Reproduce every entry in the listing without alteration.

### [Given information]
------

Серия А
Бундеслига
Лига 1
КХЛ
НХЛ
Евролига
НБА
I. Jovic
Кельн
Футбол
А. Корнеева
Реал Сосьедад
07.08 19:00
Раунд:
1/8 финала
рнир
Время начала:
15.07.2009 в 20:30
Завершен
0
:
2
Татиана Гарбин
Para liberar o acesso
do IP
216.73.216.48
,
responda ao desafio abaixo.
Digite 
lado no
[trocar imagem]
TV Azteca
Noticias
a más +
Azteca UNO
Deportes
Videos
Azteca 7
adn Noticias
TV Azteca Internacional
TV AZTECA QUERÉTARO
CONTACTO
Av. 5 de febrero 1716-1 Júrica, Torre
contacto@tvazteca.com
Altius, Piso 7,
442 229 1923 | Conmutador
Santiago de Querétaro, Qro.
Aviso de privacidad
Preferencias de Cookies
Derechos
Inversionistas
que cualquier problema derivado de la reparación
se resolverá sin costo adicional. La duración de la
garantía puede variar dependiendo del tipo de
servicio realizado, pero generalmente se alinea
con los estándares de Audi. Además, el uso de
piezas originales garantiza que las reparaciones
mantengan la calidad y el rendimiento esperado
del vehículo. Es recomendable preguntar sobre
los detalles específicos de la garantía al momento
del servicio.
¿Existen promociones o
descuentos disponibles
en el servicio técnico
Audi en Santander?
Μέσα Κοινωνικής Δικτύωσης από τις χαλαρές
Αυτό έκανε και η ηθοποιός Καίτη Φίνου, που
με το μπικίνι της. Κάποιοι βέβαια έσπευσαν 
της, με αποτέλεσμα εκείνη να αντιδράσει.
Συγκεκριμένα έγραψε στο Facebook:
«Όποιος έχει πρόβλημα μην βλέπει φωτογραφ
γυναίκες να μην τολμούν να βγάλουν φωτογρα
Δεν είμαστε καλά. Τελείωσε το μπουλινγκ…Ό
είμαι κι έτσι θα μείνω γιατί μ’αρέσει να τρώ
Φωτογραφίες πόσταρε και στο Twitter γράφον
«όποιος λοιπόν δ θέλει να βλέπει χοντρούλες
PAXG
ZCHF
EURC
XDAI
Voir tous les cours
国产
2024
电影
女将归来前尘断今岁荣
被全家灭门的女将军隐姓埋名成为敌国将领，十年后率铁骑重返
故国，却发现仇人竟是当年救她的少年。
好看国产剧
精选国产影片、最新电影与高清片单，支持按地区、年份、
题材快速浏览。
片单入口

------

### [Output of the exercise]
Серия А
Бундеслига
Лига 1
КХЛ
НХЛ
Евролига
НБА
I. Jovic
Кельн
Футбол
А. Корнеева
Реал Сосьедад
07.08 19:00
Раунд:
1/8 финала
рнир
Время начала:
15.07.2009 в 20:30
Завершен
0
:
2
Татиана Гарбин
Para liberar o acesso
do IP
216.73.216.48
,
responda ao desafio abaixo.
Digite 
lado no
[trocar imagem]
TV Azteca
Noticias
a más +
Azteca UNO
Deportes
Videos
Azteca 7
adn Noticias
TV Azteca Internacional
TV AZTECA QUERÉTARO
CONTACTO
Av. 5 de febrero 1716-1 Júrica, Torre
contacto@tvazteca.com
Altius, Piso 7,
442 229 1923 | Conmutador
Santiago de Querétaro, Qro.
Aviso de privacidad
Preferencias de Cookies
Derechos
Inversionistas
que cualquier problema derivado de la reparación
se resolverá sin costo adicional. La duración de la
garantía puede variar dependiendo del tipo de
servicio realizado, pero generalmente se alinea
con los estándares de Audi. Además, el uso de
piezas originales garantiza que las reparaciones
mantengan la calidad y el rendimiento esperado
del vehículo. Es recomendable preguntar sobre
los detalles específicos de la garantía al momento
del servicio.
¿Existen promociones o
descuentos disponibles
en el servicio técnico
Audi en Santander?
Μέσα Κοινωνικής Δικτύωσης από τις χαλαρές
Αυτό έκανε και η ηθοποιός Καίτη Φίνου, που
με το μπικίνι της. Κάποιοι βέβαια έσπευσαν 
της, με αποτέλεσμα εκείνη να αντιδράσει.
Συγκεκριμένα έγραψε στο Facebook:
«Όποιος έχει πρόβλημα μην βλέπει φωτογραφ
γυναίκες να μην τολμούν να βγάλουν φωτογρα
Δεν είμαστε καλά. Τελείωσε το μπουλινγκ…Ό
είμαι κι έτσι θα μείνω γιατί μ’αρέσει να τρώ
Φωτογραφίες πόσταρε και στο Twitter γράφον
«όποιος λοιπόν δ θέλει να βλέπει χοντρούλες
PAXG
ZCHF
EURC
XDAI
Voir tous les cours
国产
2024
电影
女将归来前尘断今岁荣
被全家灭门的女将军隐姓埋名成为敌国将领，十年后率铁骑重返
故国，却发现仇人竟是当年救她的少年。
好看国产剧
精选国产影片、最新电影与高清片单，支持按地区、年份、
题材快速浏览。
片单入口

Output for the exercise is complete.